Lucifer, irrité de rencontrer sans cesse la main de Marie occupée à déjouer toutes les machinations qu’il tentait contre les fidèles, se plaignit à Dieu, et demanda qu’il lui fût permis de lutter contre elle, comme autrefois contre Job ; Dieu lui accorda ce pouvoir, afin de faire ressortir encore davantage la sainteté et la puissance de cette divine Mère. Cependant, Marie suppliait le Seigneur d’aider de sa miséricorde les progrès de l’Évangile dans Éphèse, toujours asservie au culte de Diane. Cette fausse divinité avait été dans le principe une créature humaine, l’une de ces femmes belliqueuses que Satan avait suscitées dans les temps anciens, et qui avaient passé de Scythie en Asie et étaient appelées Amazones. De nombreuses vierges desservaient le temple magnifique où l’on gardait l’idole. Marie commanda à l’un de ses Anges de renverser cet asile de la superstition païenne, et dans un instant il ne fut plus qu’un monceau de ruines. Les vierges profanes qui y exerçaient le culte de Diane périrent sous les décombres, à l’exception de neuf d’entre elles que Marie avait prises sous sa protection. Les magistrats d’Éphèse firent des recherches pour découvrir les auteurs du désastre ; mais leurs investigations n’aboutirent à rien. On attribua la chose au hasard, et le temple fut rebâti somptueusement, après le départ de Marie pour Jérusalem. Il était déjà reconstruit lorsque saint Paul 1 vint à Éphèse. La Sœur remarque que les historiens profanes qui ont raconté la première destruction du temple de Diane par Érostrate, ont gardé un profond silence sur cette dernière.
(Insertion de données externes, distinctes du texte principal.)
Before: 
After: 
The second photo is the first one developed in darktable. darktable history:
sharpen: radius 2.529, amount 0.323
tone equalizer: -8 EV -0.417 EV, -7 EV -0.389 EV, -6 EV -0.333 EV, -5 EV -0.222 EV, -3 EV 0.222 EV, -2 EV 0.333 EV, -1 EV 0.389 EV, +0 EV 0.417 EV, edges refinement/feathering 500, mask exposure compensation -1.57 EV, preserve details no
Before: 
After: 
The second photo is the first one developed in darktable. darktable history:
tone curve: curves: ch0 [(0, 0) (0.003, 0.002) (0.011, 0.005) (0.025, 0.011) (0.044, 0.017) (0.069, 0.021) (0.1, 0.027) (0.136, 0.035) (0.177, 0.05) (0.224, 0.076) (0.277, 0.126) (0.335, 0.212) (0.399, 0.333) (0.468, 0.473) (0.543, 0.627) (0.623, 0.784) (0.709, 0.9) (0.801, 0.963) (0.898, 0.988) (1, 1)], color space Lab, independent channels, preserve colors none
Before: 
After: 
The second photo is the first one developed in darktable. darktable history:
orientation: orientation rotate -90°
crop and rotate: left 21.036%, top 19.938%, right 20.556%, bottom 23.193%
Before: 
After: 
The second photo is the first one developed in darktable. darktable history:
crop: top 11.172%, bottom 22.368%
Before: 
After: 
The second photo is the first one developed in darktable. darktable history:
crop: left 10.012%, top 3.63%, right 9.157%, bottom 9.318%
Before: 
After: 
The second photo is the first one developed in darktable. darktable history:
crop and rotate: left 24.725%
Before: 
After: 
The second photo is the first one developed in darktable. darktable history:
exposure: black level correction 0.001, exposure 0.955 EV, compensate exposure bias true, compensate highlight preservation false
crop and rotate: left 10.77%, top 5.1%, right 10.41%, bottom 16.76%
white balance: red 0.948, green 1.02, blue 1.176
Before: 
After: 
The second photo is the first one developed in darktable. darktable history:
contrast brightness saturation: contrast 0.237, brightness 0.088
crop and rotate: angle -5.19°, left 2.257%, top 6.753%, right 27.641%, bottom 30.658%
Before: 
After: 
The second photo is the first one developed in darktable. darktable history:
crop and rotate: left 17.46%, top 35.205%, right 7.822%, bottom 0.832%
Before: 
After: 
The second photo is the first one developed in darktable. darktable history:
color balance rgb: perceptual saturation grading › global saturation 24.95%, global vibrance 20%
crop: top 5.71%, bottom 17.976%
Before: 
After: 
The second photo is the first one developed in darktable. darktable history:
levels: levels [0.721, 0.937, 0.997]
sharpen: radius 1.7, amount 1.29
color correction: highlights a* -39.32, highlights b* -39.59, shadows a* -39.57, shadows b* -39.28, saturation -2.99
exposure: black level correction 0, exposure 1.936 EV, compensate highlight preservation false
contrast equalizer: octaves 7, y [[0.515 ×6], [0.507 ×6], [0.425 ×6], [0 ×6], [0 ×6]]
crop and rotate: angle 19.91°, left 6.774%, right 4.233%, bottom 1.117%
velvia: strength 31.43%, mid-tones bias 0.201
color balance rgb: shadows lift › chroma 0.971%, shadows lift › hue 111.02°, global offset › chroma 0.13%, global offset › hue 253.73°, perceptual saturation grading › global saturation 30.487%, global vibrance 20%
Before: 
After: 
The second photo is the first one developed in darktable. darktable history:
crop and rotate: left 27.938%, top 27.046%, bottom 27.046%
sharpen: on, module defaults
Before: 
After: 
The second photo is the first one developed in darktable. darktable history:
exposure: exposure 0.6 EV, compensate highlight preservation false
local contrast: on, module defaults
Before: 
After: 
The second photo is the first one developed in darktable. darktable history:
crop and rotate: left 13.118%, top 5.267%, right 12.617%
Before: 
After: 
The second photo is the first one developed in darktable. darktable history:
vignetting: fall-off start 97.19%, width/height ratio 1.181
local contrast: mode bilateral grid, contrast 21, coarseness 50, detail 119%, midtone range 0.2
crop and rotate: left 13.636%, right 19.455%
Après avoir accompli cet acte d’une redoutable justice contre le paganisme, Marie fut élevée au titre de commandante des armées du Seigneur contre tous ses ennemis. Alors s’accomplit la parole du divin Cantique, où il est dit que l’Épouse est « terrible comme une armée rangée en bataille. » Dix-huit chérubins reçurent l’ordre de revêtir leur auguste Reine d’une armure lumineuse. L’Église reconnaît cette nouvelle prérogative de la Mère de Dieu par le titre qu’elle lui a donné de « Secours des chrétiens, » et en lui attribuant, entre autres victoires sur les ennemis de l’Église, celle de Lépante et la délivrance de Vienne en 1683. Lucifer poursuivait le cours de ses embûches contre Marie ; il chercha à la tenter de vaine gloire, en paraissant devant elle et lui disant : « Marie, tout l’univers est à vos pieds. » La Vierge, dans sa ferme humilité, dédaigna cette basse flatterie.

Cependant, Pierre était revenu de l’Asie-Mineure à Jérusalem, et la Mère de Dieu ne tarda pas à s’y rendre elle-même. En quittant Éphèse, elle fit de tendres adieux aux pieuses femmes qui s’étaient groupées autour d’elle. Elles étaient au nombre de soixante-trois ; il y avait parmi elles beaucoup de vierges, entre autres les neuf qui avaient été sauvées du désastre du temple de Diane. Marie leur indiqua le genre de vie qu’elles devaient suivre, et elles formèrent ainsi le premier monastère de l’Église chrétienne. La Reine du ciel avait passé à Ephèse deux ans et demi, quand elle s’éloigna de cette ville. Le navire qui la portait vers Jérusalem fut assailli, dans le trajet, par une furieuse tempête qu’avait soulevée Lucifer, assisté de ses légions infernales. Les vagues montaient avec une telle furie, que plus d’une fois, pour éviter les secousses, les saints anges durent élever le navire au-dessus. Cette affreuse tempête, qui dépassait en horreur tout ce que l’on avait vu jusqu’alors sur la mer, dura quatorze jours.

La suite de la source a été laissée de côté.